在宅死
在宅死
当院では、平成7年4月にこの地に開院しはじめてから、在宅医療に力を入れて参りました。
通院困難な方や、自宅で最後を迎えることを希望される方に訪問診療、訪問看護という形で医師および看護師が定期的に訪問して患者さんの状態を把握しながら治療を行います。
私の祖父や祖母を母親が介護していた時に、父から、「子供は生まれてから親にオムツの世話になって大きくなるので、子供も親が寝込んだら親のオムツの世話をするものだ。」といわれて子供の時は「人は家で最後を迎えるものだ」と思って育ってきました。
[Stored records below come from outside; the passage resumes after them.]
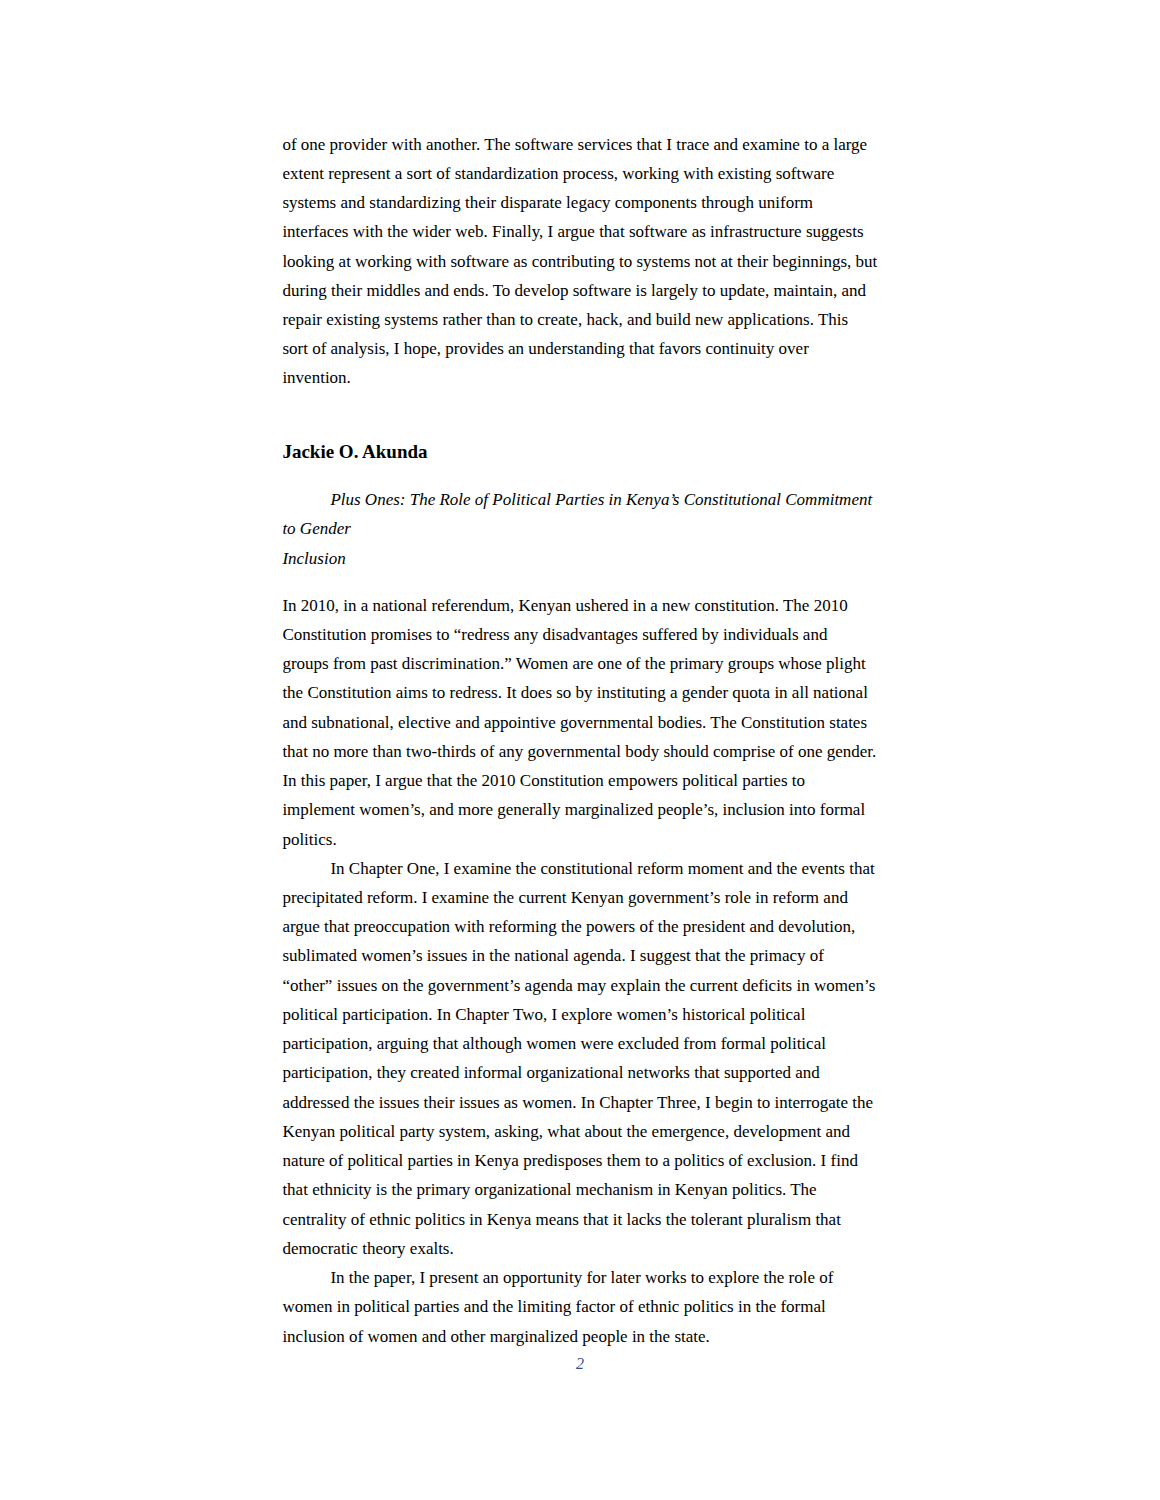of one provider with another. The software services that I trace and examine to a large extent represent a sort of standardization process, working with existing software systems and standardizing their disparate legacy components through uniform interfaces with the wider web. Finally, I argue that software as infrastructure suggests looking at working with software as contributing to systems not at their beginnings, but during their middles and ends. To develop software is largely to update, maintain, and repair existing systems rather than to create, hack, and build new applications. This sort of analysis, I hope, provides an understanding that favors continuity over invention.
Jackie O. Akunda
Plus Ones: The Role of Political Parties in Kenya’s Constitutional Commitment to Gender
Inclusion
In 2010, in a national referendum, Kenyan ushered in a new constitution. The 2010 Constitution promises to “redress any disadvantages suffered by individuals and groups from past discrimination.” Women are one of the primary groups whose plight the Constitution aims to redress. It does so by instituting a gender quota in all national and subnational, elective and appointive governmental bodies. The Constitution states that no more than two-thirds of any governmental body should comprise of one gender. In this paper, I argue that the 2010 Constitution empowers political parties to implement women’s, and more generally marginalized people’s, inclusion into formal politics.
In Chapter One, I examine the constitutional reform moment and the events that precipitated reform. I examine the current Kenyan government’s role in reform and argue that preoccupation with reforming the powers of the president and devolution, sublimated women’s issues in the national agenda. I suggest that the primacy of “other” issues on the government’s agenda may explain the current deficits in women’s political participation. In Chapter Two, I explore women’s historical political participation, arguing that although women were excluded from formal political participation, they created informal organizational networks that supported and addressed the issues their issues as women. In Chapter Three, I begin to interrogate the Kenyan political party system, asking, what about the emergence, development and nature of political parties in Kenya predisposes them to a politics of exclusion. I find that ethnicity is the primary organizational mechanism in Kenyan politics. The centrality of ethnic politics in Kenya means that it lacks the tolerant pluralism that democratic theory exalts.
In the paper, I present an opportunity for later works to explore the role of women in political parties and the limiting factor of ethnic politics in the formal inclusion of women and other marginalized people in the state.
2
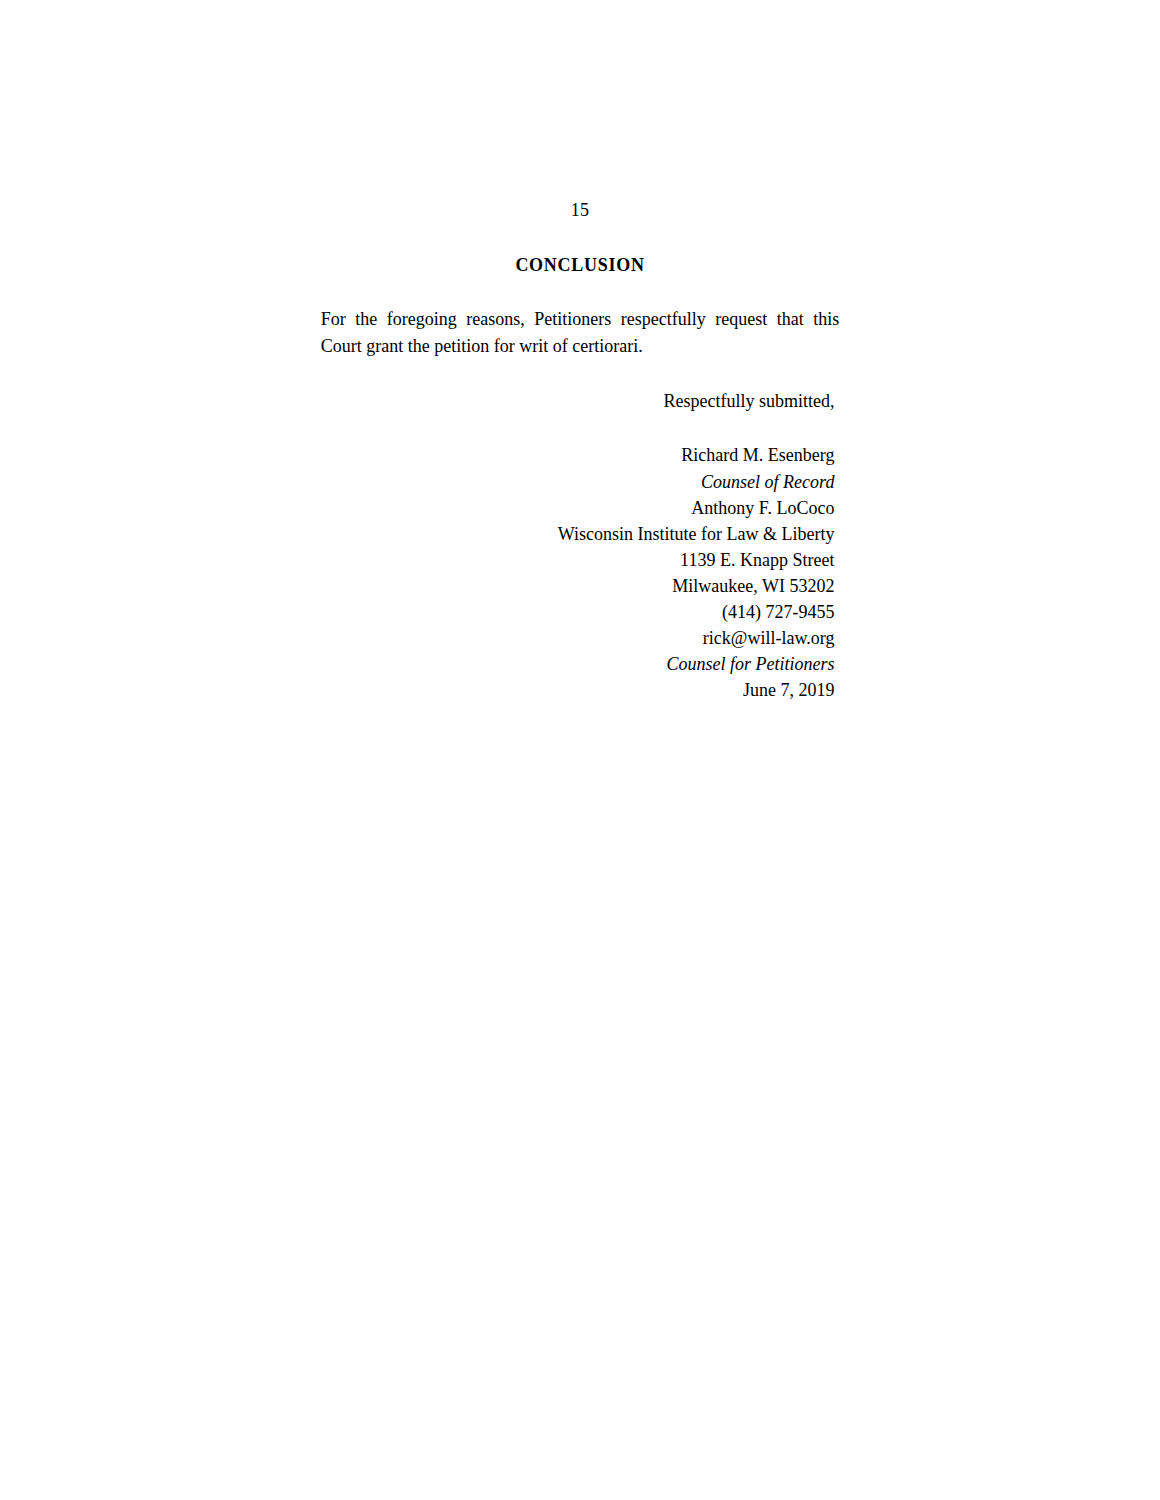15
Conclusion
For the foregoing reasons, Petitioners respectfully request that this Court grant the petition for writ of certiorari.
Respectfully submitted,
Richard M. Esenberg Counsel of Record Anthony F. LoCoco Wisconsin Institute for Law & Liberty 1139 E. Knapp Street Milwaukee, WI 53202 (414) 727-9455 rick@will-law.org Counsel for Petitioners June 7, 2019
ただ、社会の情勢も変わってきて、核家族となり親と同居されない方もおられ、また、共働き世代が多くなり、平均寿命も長くなったために寝たきりになってから天寿を全うするまでの期間も長くなっていますので、在宅での介護は難しくなってきました。
私の知人の先生が以前に、『施設で生活している方の場合、はじめの間は家族も来所されるが、時間が立つとともに来所の回数が少なくり、また、急変時に家族を呼んだ場合、はじめは連絡をしたら家族がすぐ来院されるが、症状が不安定になり、連絡する回数が頻回になると家族を呼んでも来院されなくなり、最後には「もう急変時に呼んで頂かなくて結構です。死亡が確定してから呼んで下さい。」と言われることがある』と話されました。
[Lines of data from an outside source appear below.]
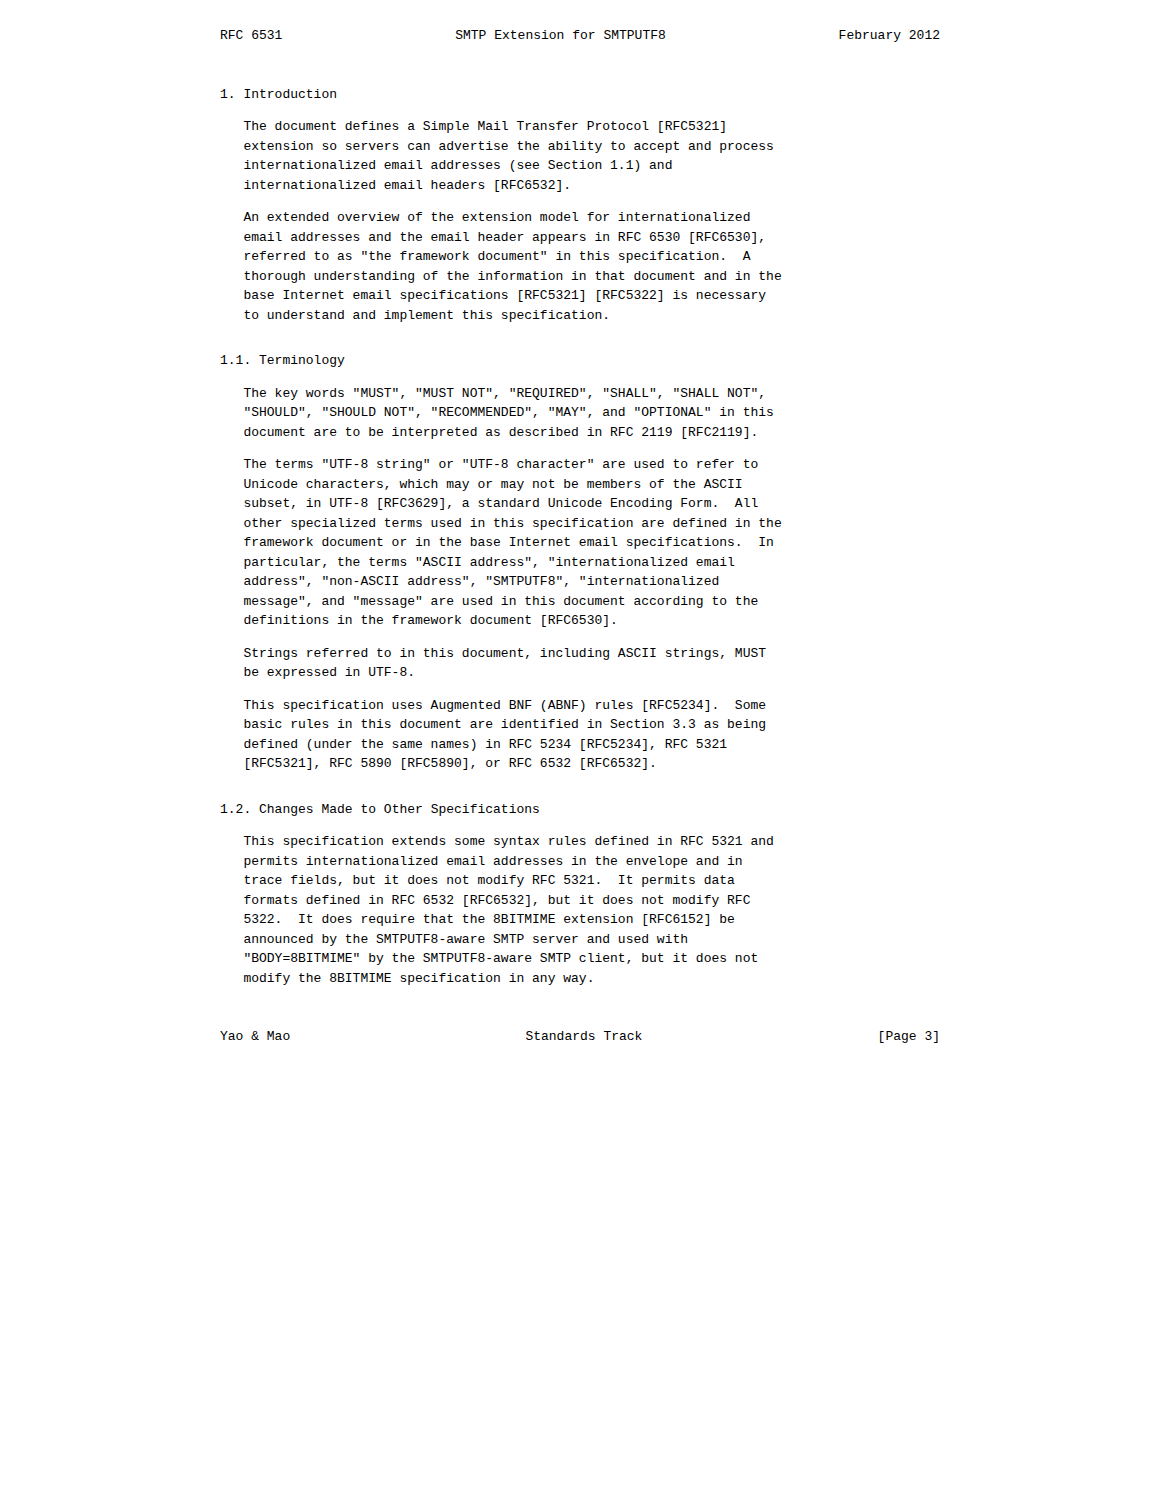RFC 6531 SMTP Extension for SMTPUTF8 February 2012
1. Introduction
The document defines a Simple Mail Transfer Protocol [RFC5321] extension so servers can advertise the ability to accept and process internationalized email addresses (see Section 1.1) and internationalized email headers [RFC6532].
An extended overview of the extension model for internationalized email addresses and the email header appears in RFC 6530 [RFC6530], referred to as "the framework document" in this specification. A thorough understanding of the information in that document and in the base Internet email specifications [RFC5321] [RFC5322] is necessary to understand and implement this specification.
1.1. Terminology
The key words "MUST", "MUST NOT", "REQUIRED", "SHALL", "SHALL NOT", "SHOULD", "SHOULD NOT", "RECOMMENDED", "MAY", and "OPTIONAL" in this document are to be interpreted as described in RFC 2119 [RFC2119].
The terms "UTF-8 string" or "UTF-8 character" are used to refer to Unicode characters, which may or may not be members of the ASCII subset, in UTF-8 [RFC3629], a standard Unicode Encoding Form. All other specialized terms used in this specification are defined in the framework document or in the base Internet email specifications. In particular, the terms "ASCII address", "internationalized email address", "non-ASCII address", "SMTPUTF8", "internationalized message", and "message" are used in this document according to the definitions in the framework document [RFC6530].
Strings referred to in this document, including ASCII strings, MUST be expressed in UTF-8.
This specification uses Augmented BNF (ABNF) rules [RFC5234]. Some basic rules in this document are identified in Section 3.3 as being defined (under the same names) in RFC 5234 [RFC5234], RFC 5321 [RFC5321], RFC 5890 [RFC5890], or RFC 6532 [RFC6532].
1.2. Changes Made to Other Specifications
This specification extends some syntax rules defined in RFC 5321 and permits internationalized email addresses in the envelope and in trace fields, but it does not modify RFC 5321. It permits data formats defined in RFC 6532 [RFC6532], but it does not modify RFC 5322. It does require that the 8BITMIME extension [RFC6152] be announced by the SMTPUTF8-aware SMTP server and used with "BODY=8BITMIME" by the SMTPUTF8-aware SMTP client, but it does not modify the 8BITMIME specification in any way.
Yao & Mao Standards Track [Page 3]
これも社会情勢の変化によると思いますが、亡くなっていく患者さんにとっては家族に看取られずに永眠されるので、気の毒に思います。
在宅であったとしても、急変時に家族の方がおられない場合があると言われれば確かにそうですが、少なくとも亡くなる数日前には家族の人にそばにいてもらえると思います。
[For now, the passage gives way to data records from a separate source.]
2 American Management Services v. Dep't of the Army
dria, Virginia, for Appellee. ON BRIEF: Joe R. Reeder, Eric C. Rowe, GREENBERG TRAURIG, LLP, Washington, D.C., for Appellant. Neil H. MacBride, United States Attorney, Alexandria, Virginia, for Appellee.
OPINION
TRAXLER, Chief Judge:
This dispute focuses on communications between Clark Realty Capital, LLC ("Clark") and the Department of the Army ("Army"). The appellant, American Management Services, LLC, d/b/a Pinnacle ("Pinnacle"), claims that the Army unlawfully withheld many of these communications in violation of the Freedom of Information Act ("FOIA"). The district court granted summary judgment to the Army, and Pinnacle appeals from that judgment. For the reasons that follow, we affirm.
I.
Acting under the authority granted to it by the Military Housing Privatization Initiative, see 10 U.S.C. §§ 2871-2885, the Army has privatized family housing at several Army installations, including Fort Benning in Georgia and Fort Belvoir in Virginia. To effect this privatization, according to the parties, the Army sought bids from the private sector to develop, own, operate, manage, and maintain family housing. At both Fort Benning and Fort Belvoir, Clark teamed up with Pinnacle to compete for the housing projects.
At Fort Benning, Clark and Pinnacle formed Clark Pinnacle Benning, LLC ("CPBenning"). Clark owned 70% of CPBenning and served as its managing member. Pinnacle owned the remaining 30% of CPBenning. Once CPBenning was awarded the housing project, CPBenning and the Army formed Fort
当院では患者さんが亡くなられる時には、家族の方に周りを取り囲んで頂き、手を握っていただくようにしています。
その上で、医師は自宅で待機させて頂くようにしています。
家族にとって患者さんがなくなる直前には第三者がそばにいないほうが良いと思っています。
このようにして患者さんに永眠していただける在宅診療を今後も頑張っていきたいと思います。